When engine trouble strikes your customers, the most common issues will keep it from turning over (bad battery, dead starter, etc.). However, if the car engine will turn over but not fire (start), there are a few things to check. Generally, if there’s a lack of fire, it’s because of one of two problems. Either a) there is a lack of fuel getting to the engine, or b) there’s no spark to ignite the fuel.
Test for No Fuel
The most common issue here is a lack of fuel, which can be due to a number of different reasons, many of which can strengthen your ability to find cheap engines. Perhaps the fuel pump died, or maybe there’s a problem with clogged injectors or damaged fuel rails. The fuel filter might be dirty and clogged up. To test the system, you’ll need a pressure gauge. Hook it up to the fuel rail and then try to start the engine. Run the gauge into the cabin with you, or have someone else crank the car while you watch the gauge under the hood.
If the gauge shows an increase in pressure when cranking (which indicates that the fuel pump has kicked in), you need to make sure that the fuel pressure is in line with specs. If the gauge doesn’t jump, then chances are good the fuel pump has kicked the bucket. Finally, if the pressure does increase, but does so slowly or the pressure is very low, you should suspect blockages and clogs somewhere in the system (the fuel filter in the case of an inline filter, for instance).

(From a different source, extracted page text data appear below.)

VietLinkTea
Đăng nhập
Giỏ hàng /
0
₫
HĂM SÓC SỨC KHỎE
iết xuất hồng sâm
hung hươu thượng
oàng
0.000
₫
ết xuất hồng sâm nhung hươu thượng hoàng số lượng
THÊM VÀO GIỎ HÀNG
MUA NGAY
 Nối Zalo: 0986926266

If you have fuel, but no fire, you’ll need a spark tester. For safety, take out the fuel pump fuse; otherwise, it will run during testing, which can be dangerous. Pop off a spark plug wire and connect the tester in series (between the wire and the spark plug). Now, crank the engine. You should see spark within the tester while the engine turns over. If there’s no spark, you need to move up the line and test the other components to determine what’s gone wrong and where.
No fire isn’t generally a cause for engine replacement – you should be able to determine the issue without having to resort to installing a crate or rebuilt engine. Ignition system troubleshooting can be tricky, but it’s generally an easier fix than you might think.